It’s not often that Google introduces modifications that genuinely improve the way I work. Sure – plenty that are nice to haves (I just played with the latest version of Google Maps – and it looked and worked great – but a bit unnecessary since I had no problem with the old Google Maps, it did everything I needed it to do pretty well), but few that are a genuine improvement.
So I was pleasantly surprised when I first had a play around with the new Gmail interface.
In short, they’ve added automatic filtering for different types of messages: primary (typically emails from real people – stuff that could be expected to require an action or a response), social (updates from Facebook, twitter, LinkedIn, or whatever), promotions (all my email newsletters go in here, promotions from suppliers who I have a relationship with, and so on), updates (has my Amazon order shipped yet?) and forums (I’m active in a few online forums – and they all go in here).
Nice.
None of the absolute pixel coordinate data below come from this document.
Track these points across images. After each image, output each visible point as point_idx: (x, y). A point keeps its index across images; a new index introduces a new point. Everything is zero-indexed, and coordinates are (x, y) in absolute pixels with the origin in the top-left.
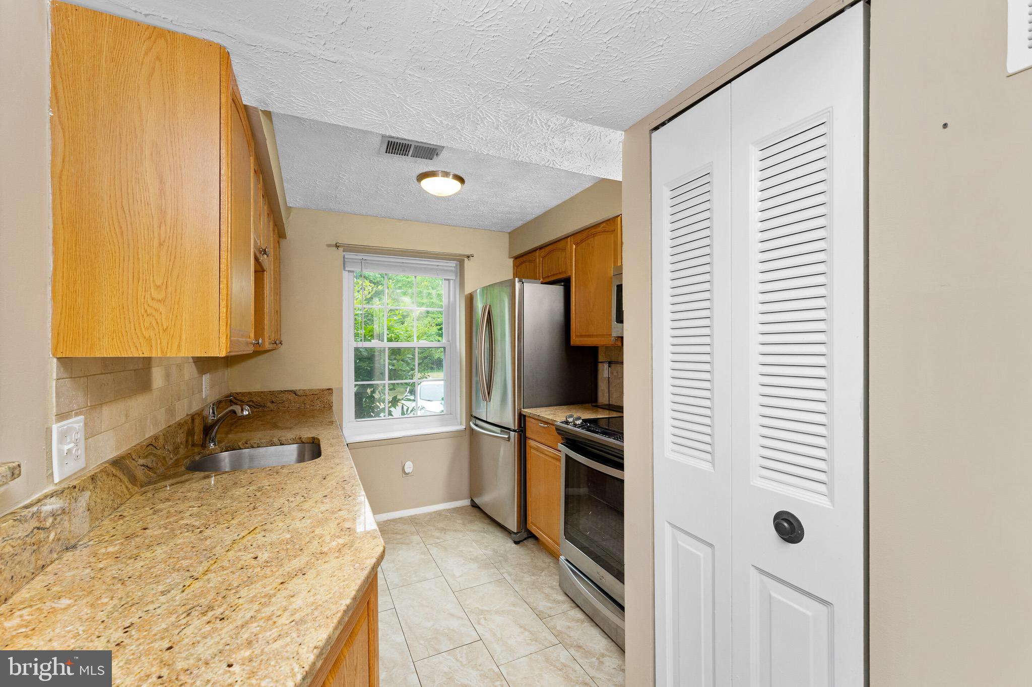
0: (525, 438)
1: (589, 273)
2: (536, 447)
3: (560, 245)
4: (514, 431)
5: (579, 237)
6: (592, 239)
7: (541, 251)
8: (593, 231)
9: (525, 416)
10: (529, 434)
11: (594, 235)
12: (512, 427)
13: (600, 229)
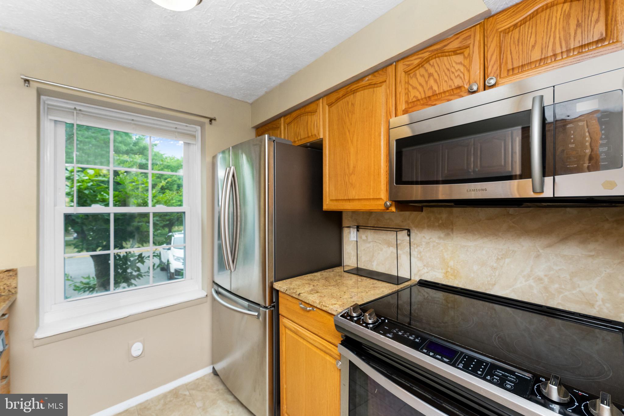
0: (278, 315)
1: (348, 133)
2: (293, 329)
3: (309, 109)
4: (265, 307)
5: (334, 97)
6: (352, 96)
7: (286, 118)
8: (354, 87)
9: (277, 291)
10: (282, 310)
11: (354, 92)
12: (261, 303)
13: (365, 82)
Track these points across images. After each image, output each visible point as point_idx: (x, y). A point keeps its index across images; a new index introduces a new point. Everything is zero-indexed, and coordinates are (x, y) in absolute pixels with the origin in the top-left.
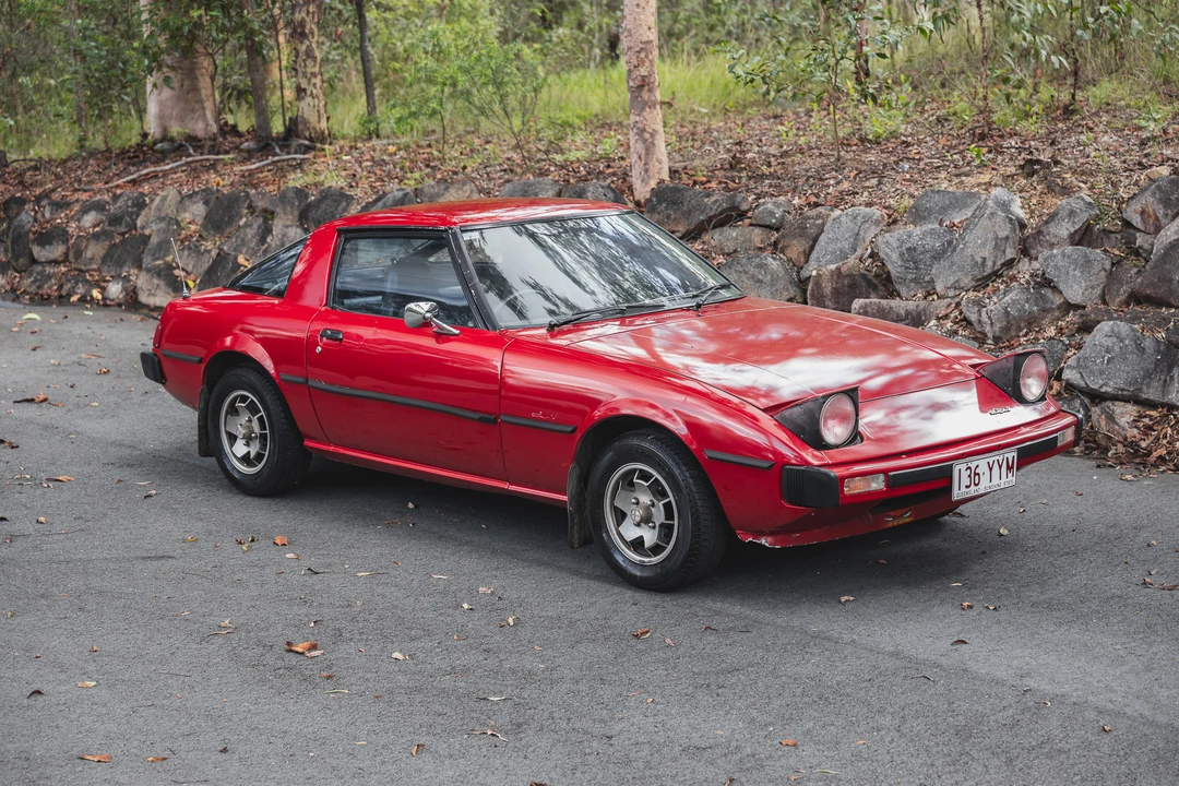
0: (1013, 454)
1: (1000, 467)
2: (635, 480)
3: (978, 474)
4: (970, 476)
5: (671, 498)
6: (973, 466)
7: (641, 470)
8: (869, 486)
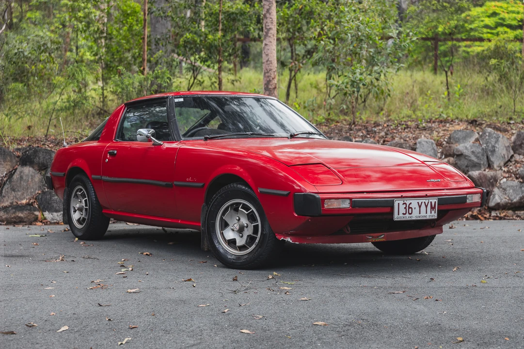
0: (435, 200)
1: (426, 206)
2: (240, 209)
3: (411, 208)
4: (405, 208)
5: (259, 223)
6: (408, 202)
7: (244, 204)
8: (340, 205)
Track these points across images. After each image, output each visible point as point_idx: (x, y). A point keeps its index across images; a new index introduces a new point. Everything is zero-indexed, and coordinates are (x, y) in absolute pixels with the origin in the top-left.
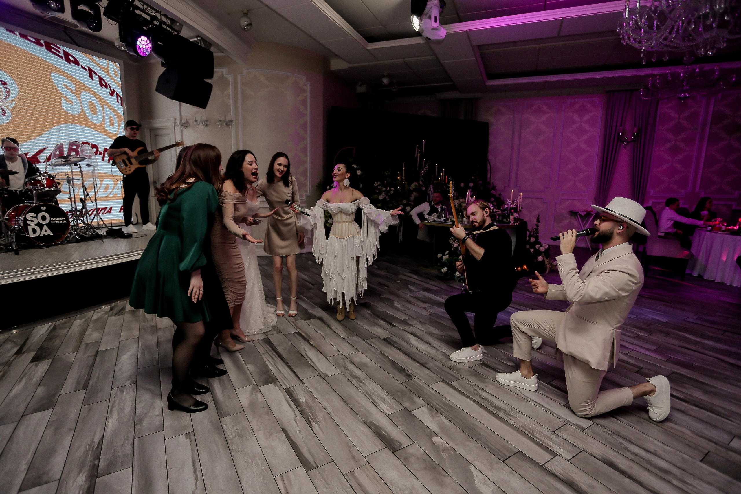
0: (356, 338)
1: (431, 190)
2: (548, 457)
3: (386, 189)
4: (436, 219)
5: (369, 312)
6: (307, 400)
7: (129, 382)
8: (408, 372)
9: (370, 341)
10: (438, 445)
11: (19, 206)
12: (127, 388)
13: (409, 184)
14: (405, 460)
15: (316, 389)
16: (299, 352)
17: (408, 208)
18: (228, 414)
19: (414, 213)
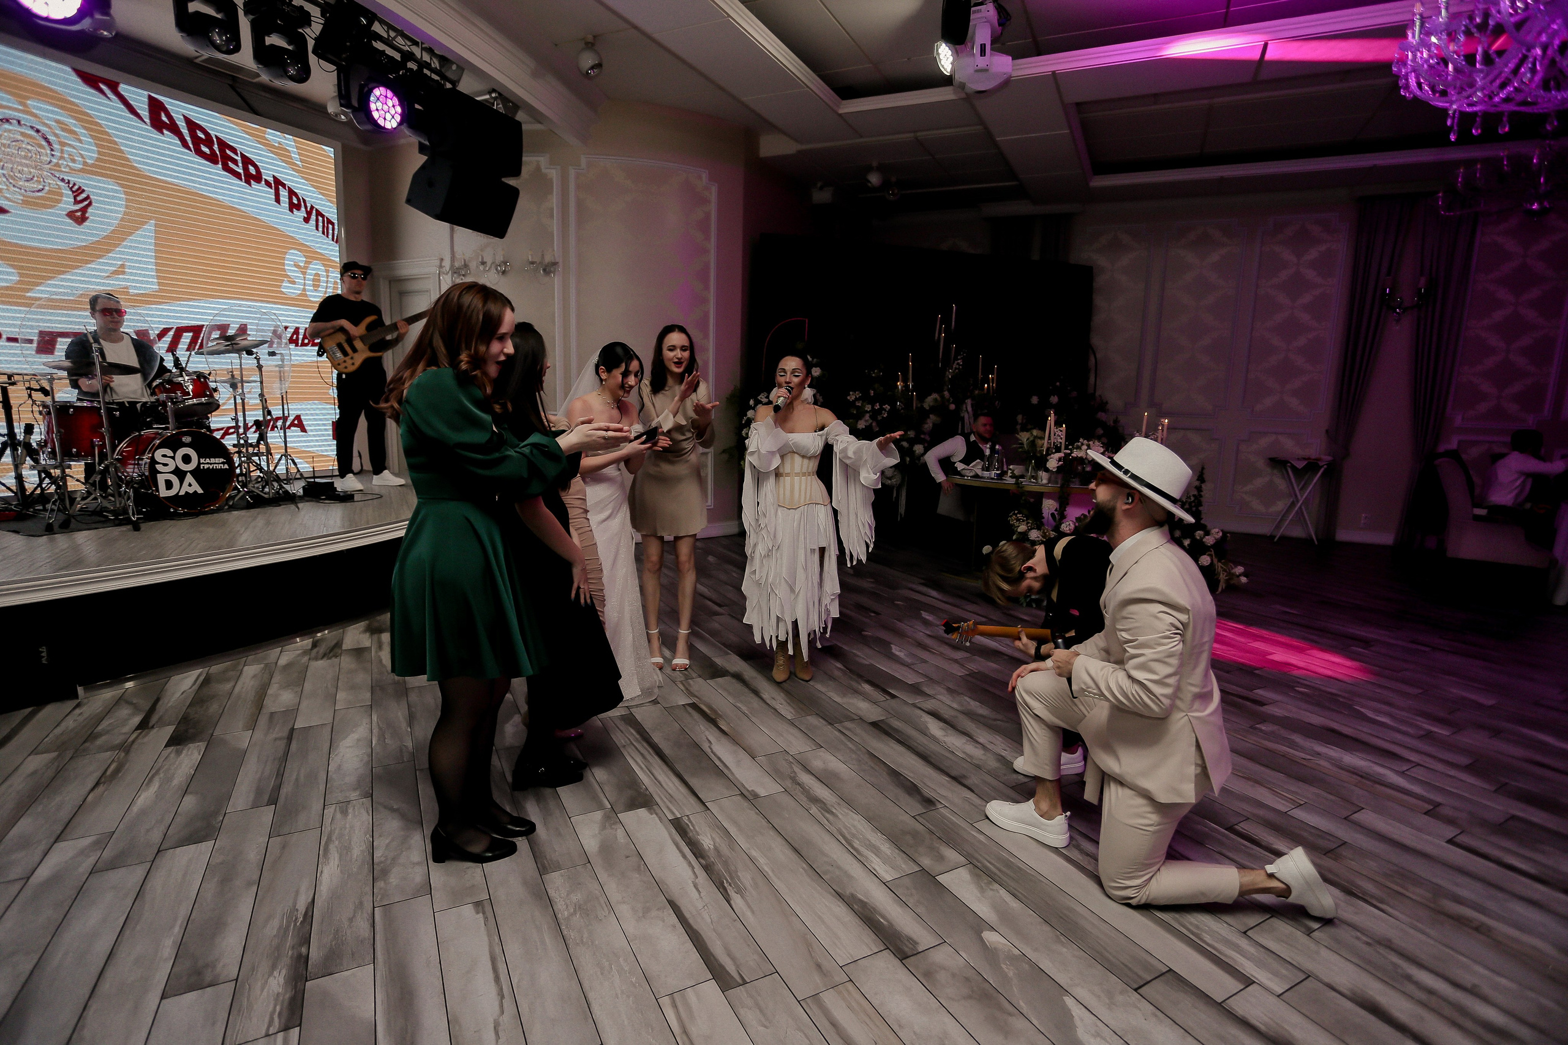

Of course, the most surprising thing about it is that it works – I’ve not had to shift any messages from one box to another (although I could easily if I needed to, and the act of doing it once should ensure that Gmail learns for next time) and all the groupings so far seem sensible and relevant.
It’s even happy on my Android phone. The split into inboxes hasn’t been disruptive at all, it works as I would expect. My only complaint so far is that sometimes the message counts aren’t right in the mobile app – but that used to happen before. Hopefully it’s a bug that’ll get iron out.
What all of this means is that I can process emails in batches more easily. I know that I can leave my ‘social’, ‘forums’, ‘updates’ boxes alone all day (all week) if I wanted to – I’m not distracted by a bloated ‘unread count’ – and only deal with emails in my priority inbox.